* [Task statement]
Answer these questions from the court judgment below.
(a) Which bench of the High Court of Judicature at Bombay heard the writ petition?
(b) Who appeared as advocate for the respondent?
(c) Which court passed the award that the petition challenges?

* [Extract]
====
2017 Latest Caselaw 4806 Bom

Citation : 2017 Latest Caselaw 4806 Bom
Judgement Date : 20 July, 2017

Bombay High Court
The Exe. Engineer, Mah. Jeevan ... vs Vatsala Wd/O Champat Waghmare, ... on 20 July, 2017
Bench: I.K. Jain
wp.5143.08.jud                           1


  IN THE HIGH COURT OF JUDICATURE AT BOMBAY
            NAGPUR BENCH, NAGPUR

                     WRIT PETITION NO.5143 OF 2008


The Executive Engineer,
Maharashtra Jeevan Pradhikaran
(earlier known as Maharashtra Water Sewerage
& Environmental Engineering Board),
Division Wardha.                                                       .... Petitioner

       -- Versus -

Vatsala wd/o Champat Waghmare,
R/o Behind Dnyaneshwar Mandir,
Gajanan Nagar, Wardha,
(Legal heir of deceased
Champat Bajirao Waghmare)                                          .... Respondent


Shri D.M. Kakani, Advocate for the Petitioner.
Shri S.A. Kalbande, Advocate for the Respondent.

                CORAM           : KUM. INDIRA JAIN, J.
                DATE            : JULY 20, 2017.


ORAL JUDGMENT :-


This petition takes an exception to the award dated

01/12/2007 passed on 02/04/2008 by Labour Court, Wardha in

I.D.A. Reference Case No.9/1995.
====
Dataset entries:
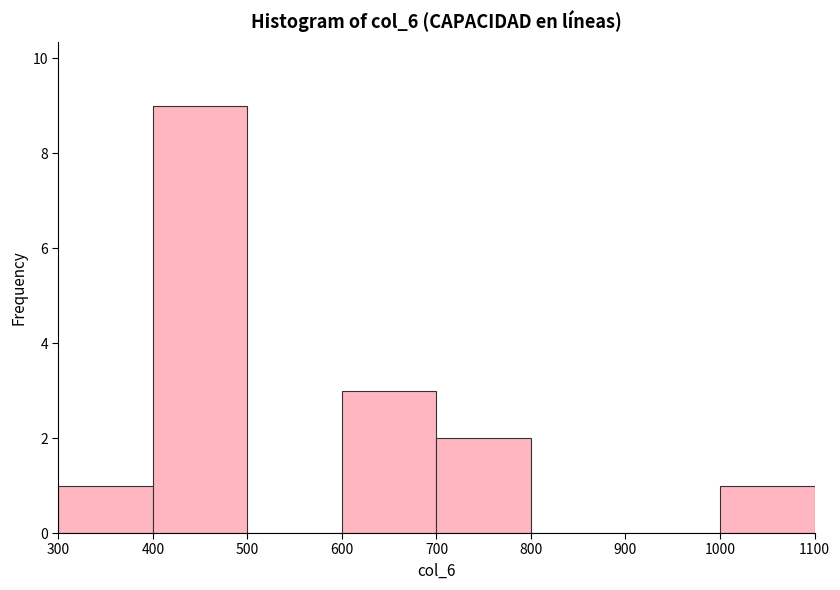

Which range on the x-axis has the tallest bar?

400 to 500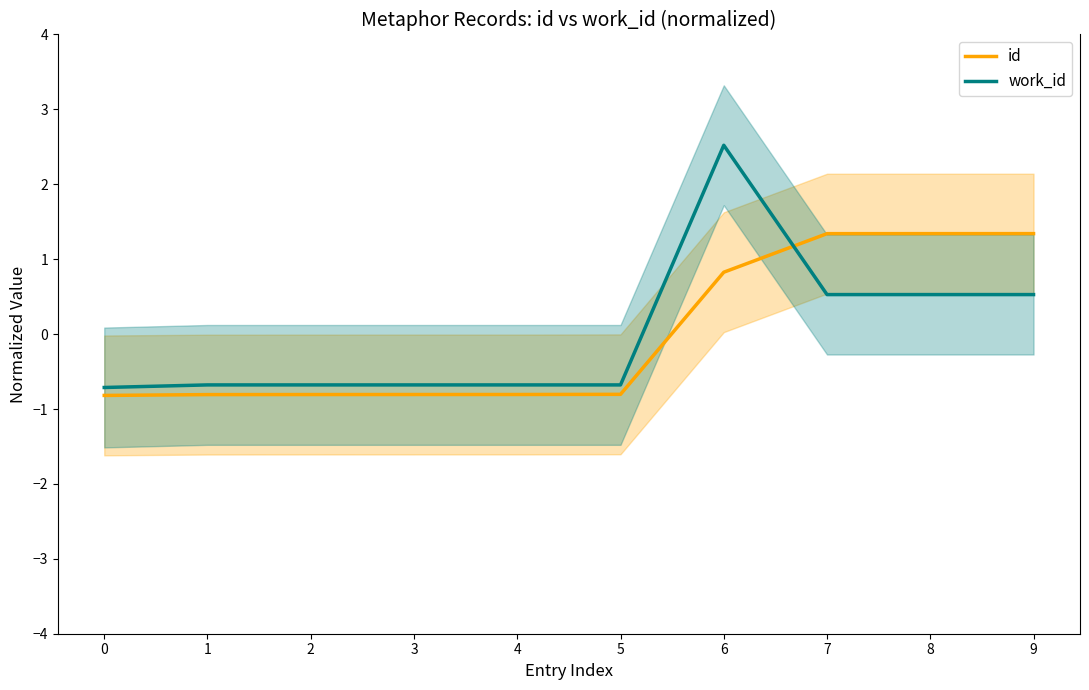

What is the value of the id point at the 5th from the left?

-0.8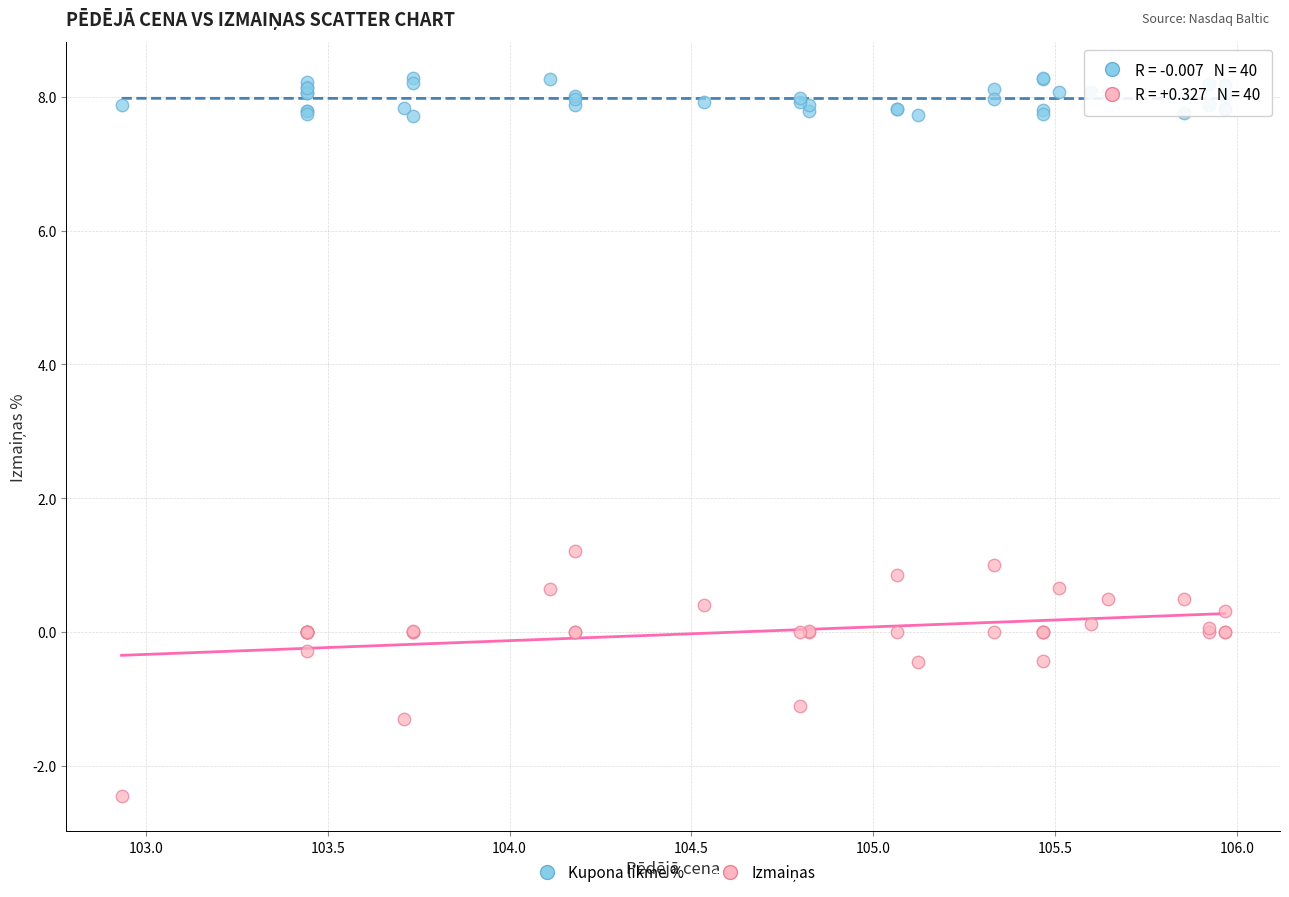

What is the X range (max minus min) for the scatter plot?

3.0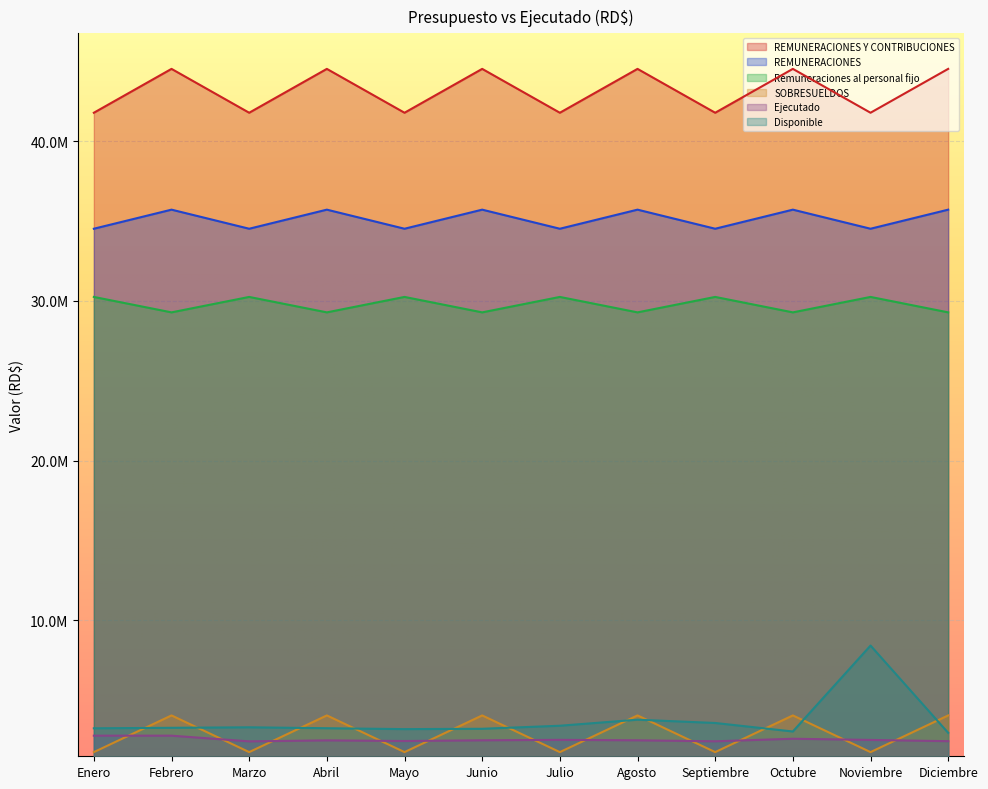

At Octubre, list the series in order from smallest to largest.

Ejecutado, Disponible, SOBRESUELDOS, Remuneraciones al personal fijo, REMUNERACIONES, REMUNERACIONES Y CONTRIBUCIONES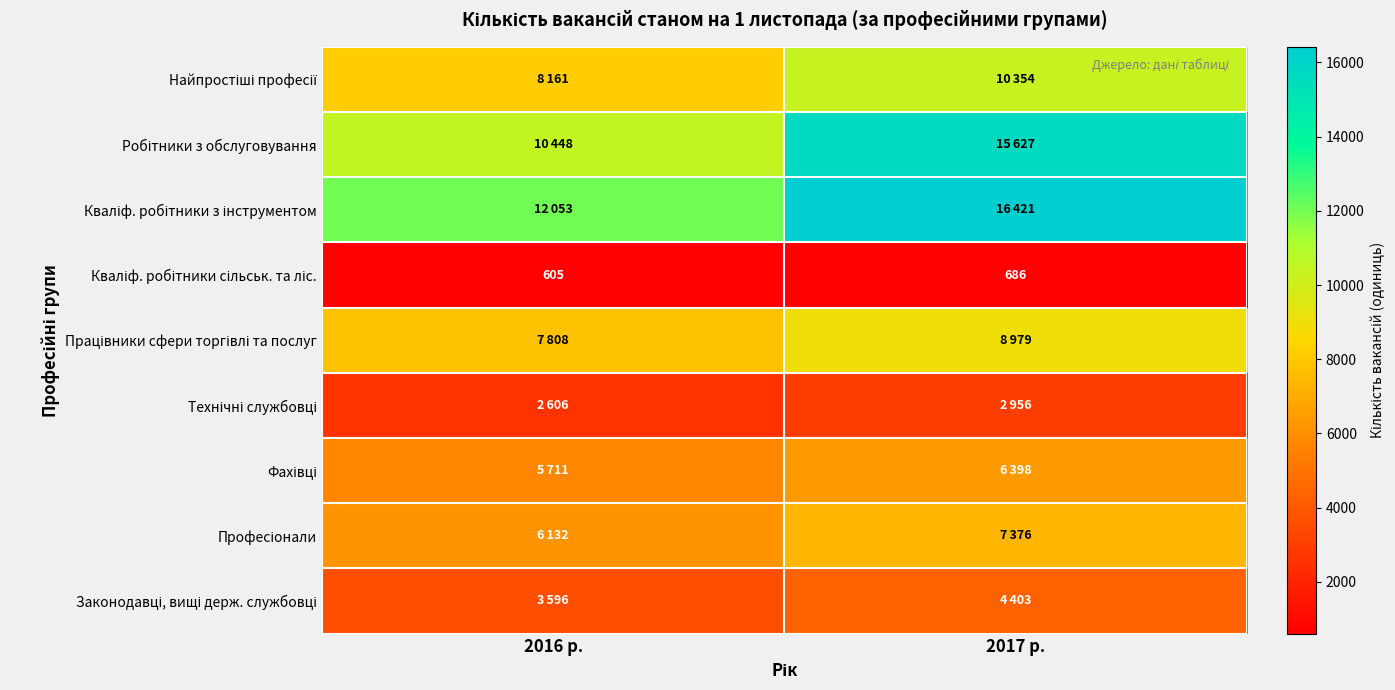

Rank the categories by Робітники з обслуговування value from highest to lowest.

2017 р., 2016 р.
====
* [Task answer]
(a) The Nagpur Bench, Nagpur.
(b) Shri S.A. Kalbande.
(c) The Labour Court, Wardha.